Segment Start: LISTED ENTRIES

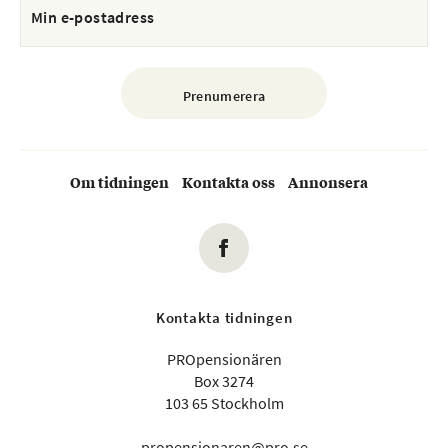
Om tidningen
Kontakta oss
Annonsera
Kontakta tidningen
PROpensionären
Box 3274
103 65 Stockholm
propensionaren@pro.se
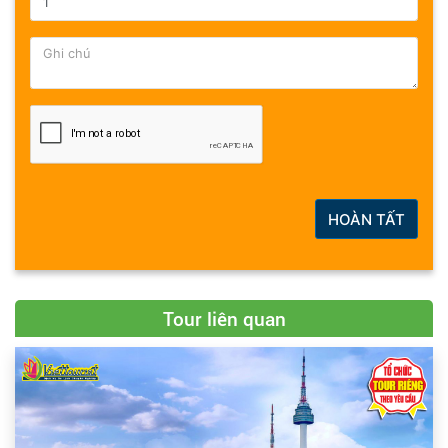
HOÀN TẤT
Tour liên quan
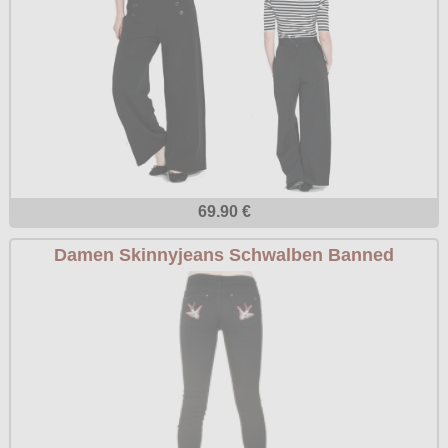
69.90 €
Damen Skinnyjeans Schwalben Banned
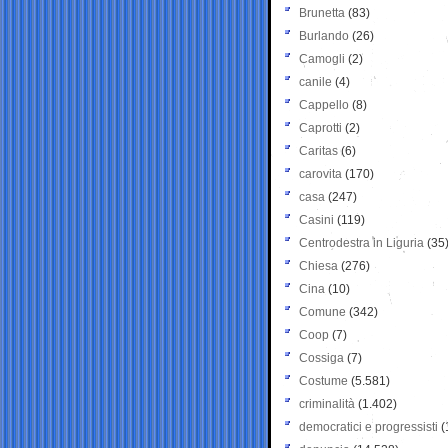
Brunetta
(83)
Burlando
(26)
Camogli
(2)
canile
(4)
Cappello
(8)
Caprotti
(2)
Caritas
(6)
carovita
(170)
casa
(247)
Casini
(119)
Centrodestra in Liguria
(35
Chiesa
(276)
Cina
(10)
Comune
(342)
Coop
(7)
Cossiga
(7)
Costume
(5.581)
criminalità
(1.402)
democratici e progressisti
(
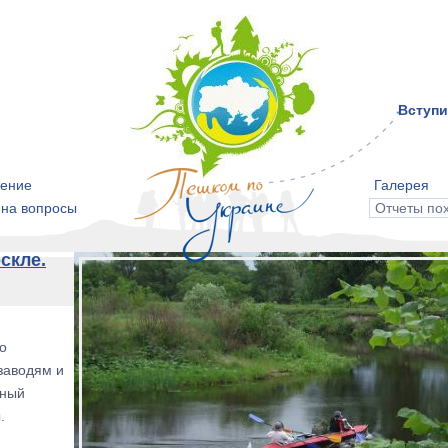
Вступи
ение
Галерея
 на вопросы
Отчеты по
скле.
о
заводям и
нный
.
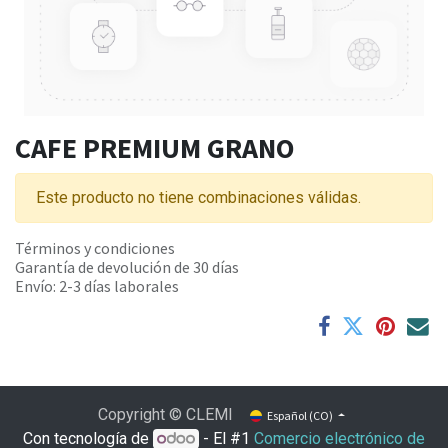
CAFE PREMIUM GRANO
Este producto no tiene combinaciones válidas.
Términos y condiciones
Garantía de devolución de 30 días
Envío: 2-3 días laborales
Copyright © CLEMI
Español (CO)
Con tecnología de
- El #1
Comercio electrónico de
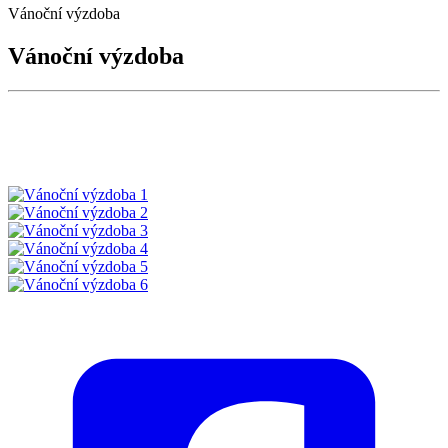
Vánoční výzdoba
Vánoční výzdoba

Segment End: LISTED ENTRIES

__WHAT NEEDS TO BE DONE__:
Write out the text from every entry above, line for line and unchanged. Leave out the pictures.

__RESPONSE BOX__:
Om tidningen
Kontakta oss
Annonsera
Kontakta tidningen
PROpensionären
Box 3274
103 65 Stockholm
propensionaren@pro.se
HOÀN TẤT
Tour liên quan
69.90 €
Damen Skinnyjeans Schwalben Banned
Brunetta
(83)
Burlando
(26)
Camogli
(2)
canile
(4)
Cappello
(8)
Caprotti
(2)
Caritas
(6)
carovita
(170)
casa
(247)
Casini
(119)
Centrodestra in Liguria
(35
Chiesa
(276)
Cina
(10)
Comune
(342)
Coop
(7)
Cossiga
(7)
Costume
(5.581)
criminalità
(1.402)
democratici e progressisti
(
Вступи
ение
Галерея
 на вопросы
Отчеты по
скле.
о
заводям и
нный
.
CAFE PREMIUM GRANO
Este producto no tiene combinaciones válidas.
Términos y condiciones
Garantía de devolución de 30 días
Envío: 2-3 días laborales
Copyright © CLEMI
Español (CO)
Con tecnología de
- El #1
Comercio electrónico de
Vánoční výzdoba
Vánoční výzdoba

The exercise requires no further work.